New York’s prison system unjustly penalized more than 1,600 incarcerated people based on faulty drug tests, putting them in solitary confinement, delaying their parole hearings and denying them family visits, the New York state inspector general said in a damning report released Tuesday.
The arbitrary penalties were meted out across the state over an eight-month period in 2019, while the Department of Corrections and Community Supervision relied on improperly administered drug tests made by the company Microgenics, the report found. The tests led to “rampant false positive” results for buprenorphine, an opioid used to treat addiction, as well as synthetic cannabinoids.
“This stands as a heartbreaking example of how the absence of transparency can undermine due process and basic human rights,” Lucy Lang, the inspector general, said at a news conference Tuesday.
The department started using the tests in January 2019, the report found. The manufacturer’s directions specified that a positive result should be confirmed with a second, more sensitive test, but officials neglected to do so as a matter of policy. Instead, they simply carried out the same test a second time to confirm the results.
The rate of positive tests immediately spiked, but the department failed to address widespread concerns among prisoners, their families and advocates that many of the results were false positives, the report found.
The report cited several examples of the grave consequences the tests had for prisoners. One woman at Albion Correctional Facility, near Rochester, New York, who had never tested positive for drug use during her two years in jail, suddenly tested positive for synthetic cannabinoids.
As punishment, she was confined to her cell for 40 days and placed in solitary confinement for 45 days. She lost her prison job and privileges like recreation time, receipt of packages and phone use for months. She was also denied visits with her three children.
The report also accused Microgenics representatives of presenting false or misleading information to prison officials. A review of internal company documents revealed that even ingesting over-the-counter antacids and the sweetener Stevia could potentially lead to false positives, but the company failed to disclose those possibilities, the report said.
The report faulted department officials for deciding to forgo the second test and found that a sales representative from Microgenics had exerted undue influence over the process.
It also found that the contract with the company most likely violated procurement guidelines and that the department “did not perform due diligence when contracting with Microgenics for its drug-testing systems, failing to understand that such tests were merely preliminary screening tests.”
During the eight-month period, more than 1,600 prisoners were punished over drug tests statewide, including 140 who were subjected to solitary confinement, leading to complaints from inmates across the state, Lang said.
Prisoners’ Legal Services of New York, an advocacy group, brought the concerns of four incarcerated people who said they had been disciplined based on false positives to the department in June 2019. Later that summer, the department sent six positive test samples from other prisoners to another company for retesting, and five came back negative.

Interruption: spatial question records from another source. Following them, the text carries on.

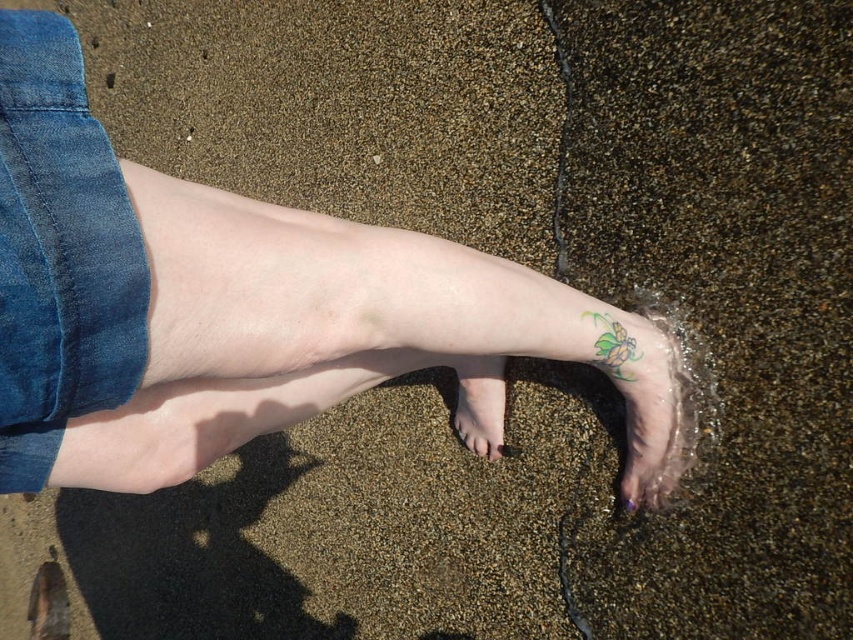
You are a photographer setting up a shoot on the beach. You want to capture both the multicolored tattooed foot at lower right and the matte skin toe at lower center in the same frame. Given that your camera has a maximum focus range of 10 inches, will you be able to focus on both subjects simultaneously?

The multicolored tattooed foot at lower right and the matte skin toe at lower center are 9.86 inches apart, which is within the camera maximum focus range of 10 inches. Therefore, the camera can focus on both subjects simultaneously.

You are a photographer trying to capture the multicolored tattooed foot at lower right and the matte skin toe at lower center in a clear shot. Which object is closer to the camera?

The multicolored tattooed foot at lower right is closer to the camera because it is in front of the matte skin toe at lower center.

You are standing 16.96 inches away from the point at coordinates point (45, 225). If you want to place a small pebble there, will you be able to do so without moving your current position?

Yes, because the distance between you and point (45, 225) is exactly 16.96 inches, so you can reach it from your current position.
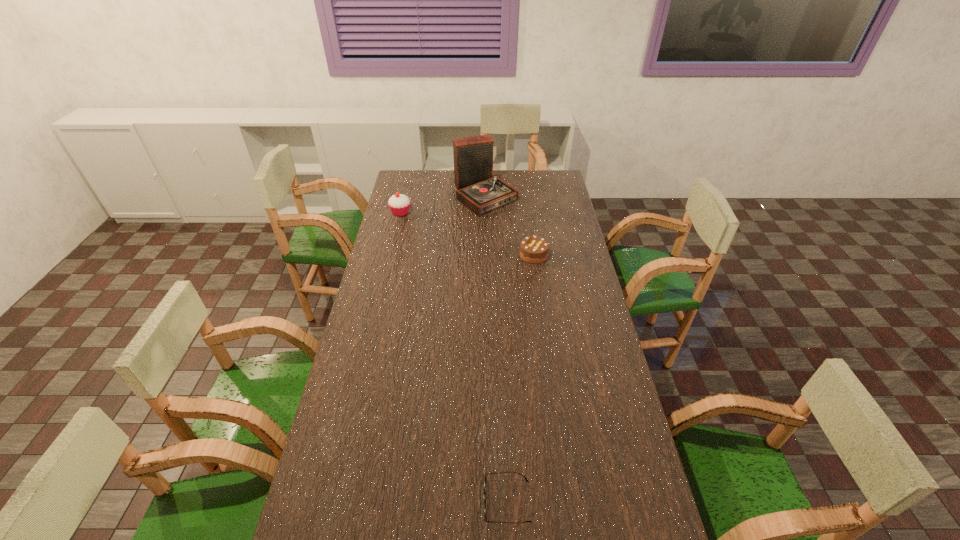
Where is `phonograph record`? This screenshot has width=960, height=540. phonograph record is located at coordinates [x=477, y=188].

Where is `the leftmost object`? The width and height of the screenshot is (960, 540). the leftmost object is located at coordinates (399, 204).

Identify the location of cupcake. This screenshot has height=540, width=960. (399, 204).

Image resolution: width=960 pixels, height=540 pixels. Identify the location of chocolate cake. (533, 249).

Find the location of a particular element. This screenshot has width=960, height=540. the second shortest object is located at coordinates (533, 249).

Where is `the shortest object`? This screenshot has height=540, width=960. the shortest object is located at coordinates (485, 501).

Where is `the nearest object`? the nearest object is located at coordinates (x=485, y=501).

Find the location of `vacant space located 0.300m on the left of the tallest object`. vacant space located 0.300m on the left of the tallest object is located at coordinates (393, 195).

Image resolution: width=960 pixels, height=540 pixels. Find the location of `vacant space located 0.260m on the back of the leftmost object`. vacant space located 0.260m on the back of the leftmost object is located at coordinates (409, 179).

Image resolution: width=960 pixels, height=540 pixels. Find the location of `vacant region located 0.340m on the back of the second nearest object`. vacant region located 0.340m on the back of the second nearest object is located at coordinates (526, 204).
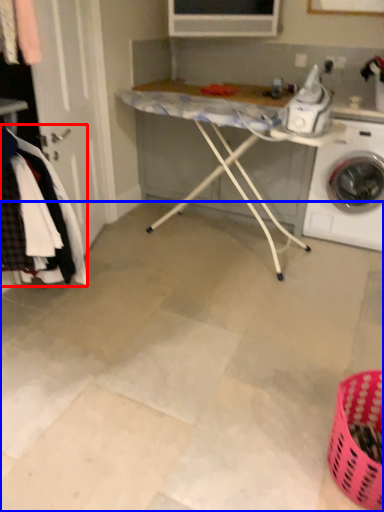
Question: Which object is further to the camera taking this photo, clothing (highlighted by a red box) or concrete (highlighted by a blue box)?

Choices:
 (A) clothing
 (B) concrete

Answer: (A)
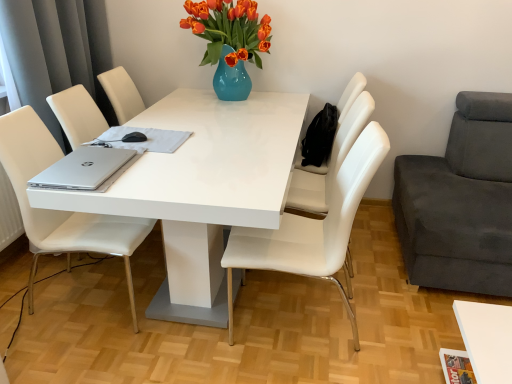
You are a GUI agent. You are given a task and a screenshot of the screen. Output one action in this format:
    pyautogui.click(x=<x>, y=<y>)
    Task: Click on the vacant area that lies to the right of white leather chair at center, placed as the 2th chair when sorted from right to left
    
    Given the screenshot: What is the action you would take?
    pyautogui.click(x=382, y=262)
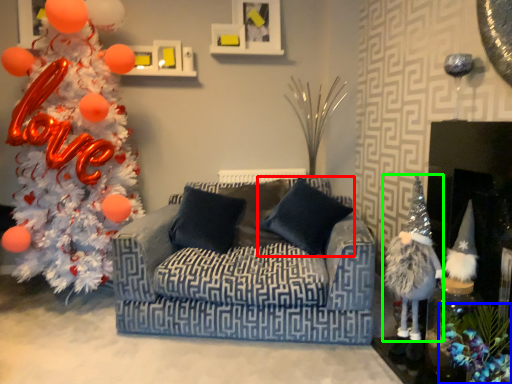
Question: Which object is positioned farthest from pillow (highlighted by a red box)? Select from christmas decoration (highlighted by a blue box) and toy (highlighted by a green box).

Choices:
 (A) christmas decoration
 (B) toy

Answer: (A)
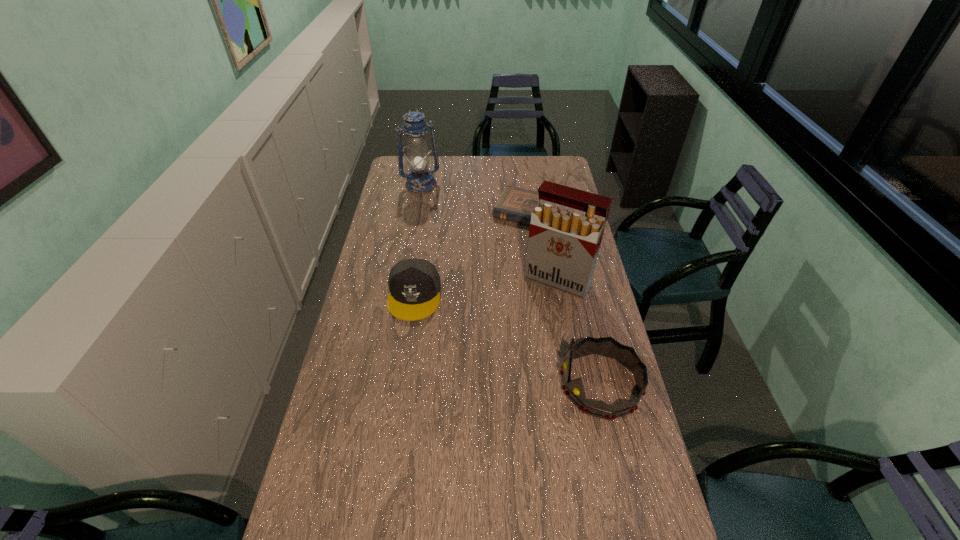
Image resolution: width=960 pixels, height=540 pixels. Find the location of `object situated at the far edge`. object situated at the far edge is located at coordinates (419, 180).

Locate an element on the screen. cap that is at the left edge is located at coordinates 414,284.

In order to click on lantern present at the left edge in this screenshot , I will do [x=419, y=180].

The image size is (960, 540). What are the coordinates of `tiara located at the right edge` in the screenshot? It's located at (574, 390).

You are a GUI agent. You are given a task and a screenshot of the screen. Output one action in this format:
    pyautogui.click(x=<x>, y=<y>)
    Task: Click on the cigarette case present at the right edge
    
    Given the screenshot: What is the action you would take?
    pyautogui.click(x=566, y=229)

Find the location of a particular element. The height and width of the screenshot is (540, 960). Bible positioned at the right edge is located at coordinates point(515,204).

Identify the location of object positioned at the far left corner. (419, 180).

Where is `vacant space at the far edge`? The image size is (960, 540). vacant space at the far edge is located at coordinates (x=535, y=178).

What are the coordinates of `vacant space at the near edge of the desktop` in the screenshot? It's located at (564, 531).

You are a GUI agent. You are given a task and a screenshot of the screen. Output one action in this format:
    pyautogui.click(x=<x>, y=<y>)
    Task: Click on the free space at the left edge of the desktop
    The height and width of the screenshot is (540, 960).
    Given the screenshot: What is the action you would take?
    pyautogui.click(x=369, y=255)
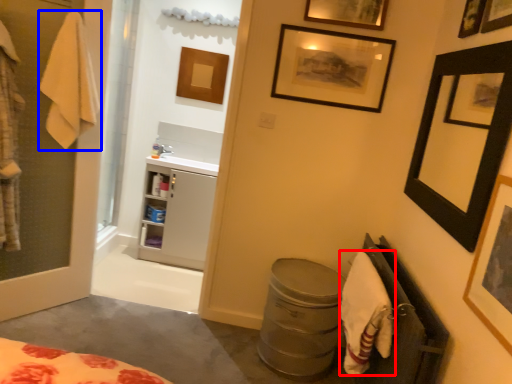
Question: Which object is closer to the camera taking this photo, bath towel (highlighted by a red box) or bath towel (highlighted by a blue box)?

Choices:
 (A) bath towel
 (B) bath towel

Answer: (A)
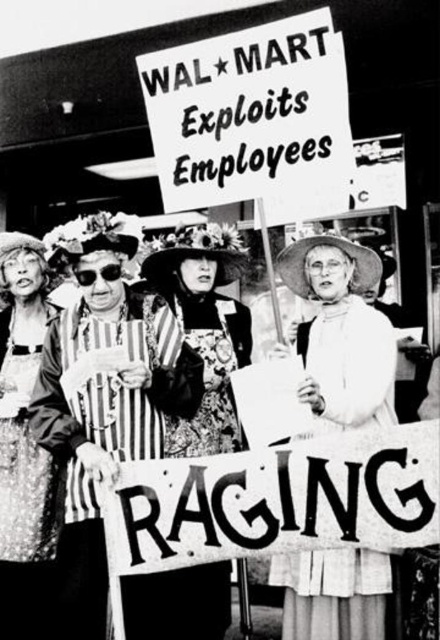
You are a photographer trying to capture a clear shot of both the white lace dress at center and the patterned fabric dress at center. Based on their positions, which dress should you focus on first to ensure both are in focus?

The white lace dress at center is in front of the patterned fabric dress at center. To ensure both are in focus, you should focus on the white lace dress at center first, as it is closer, and the depth of field will likely include the patterned fabric dress at center in the background.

The department then brought its findings to the office of the inspector general. It later moved to expunge more than 2,500 disciplinary records that were based on the faulty drug tests.
Karen L. Murtagh, executive director of Prisoners’ Legal Services of New York, said the impact of the penalties was difficult to overstate.
“The psychological and physical damage caused by solitary confinement, the loss of family visitation, the lack of proper programming, lost work-release and educational opportunities, all of which help combat recidivism, adds to the ledger for which we as a society need to take account,” she said.
Bianca Tylek, executive director of Worth Rises, an advocacy group that seeks to dismantle the prison industry, said the report illustrated the problems inherent in allowing private companies to profit from incarceration. She called for further review of prison contracts.
In a statement Tuesday, the department noted that its staff had cooperated with the inspector general’s investigation and adopted all its recommendations, which included ending solitary confinement in response to drug tests and improving drug test training and data collection.
Microgenics is a subsidiary of Thermo Fisher Scientific, a Massachusetts-based company. In a statement Tuesday, Ron O’Brien, a spokesperson for the company, said the instructions clearly state that the drug tests are only preliminary and that a more specific, alternative chemical method must be used to obtain a confirmed result.
“We have complete confidence in our product and, when it is used as directed, have no reason to believe there is any issue with its accuracy,” O’Brien said.
He added that the company had conducted its own investigation and did not believe that any Microgenics representatives provided “any intentionally false or misleading testimony” at disciplinary hearings, as alleged in the report.
The drug tests have spurred several lawsuits, including a federal class-action suit filed by Prisoners’ Legal Services and the law firm Emery Celli Brinckerhoff Abady Ward & Maazel in 2019. The following year, Letitia James, the New York attorney general, filed suit on behalf of the Department of Corrections against Microgenics in Albany, alleging breach of contract. The lawsuit is pending.
The department now uses a preliminary drug-screening test known as the Premier Biotech Bio-Cup, and positive results are confirmed using a second method.
Lang, who was appointed inspector general in the fall, said that more than half the complaints her office receives involve the prison system.
“We are directing resources toward addressing those complaints as proactively as possible,” she said.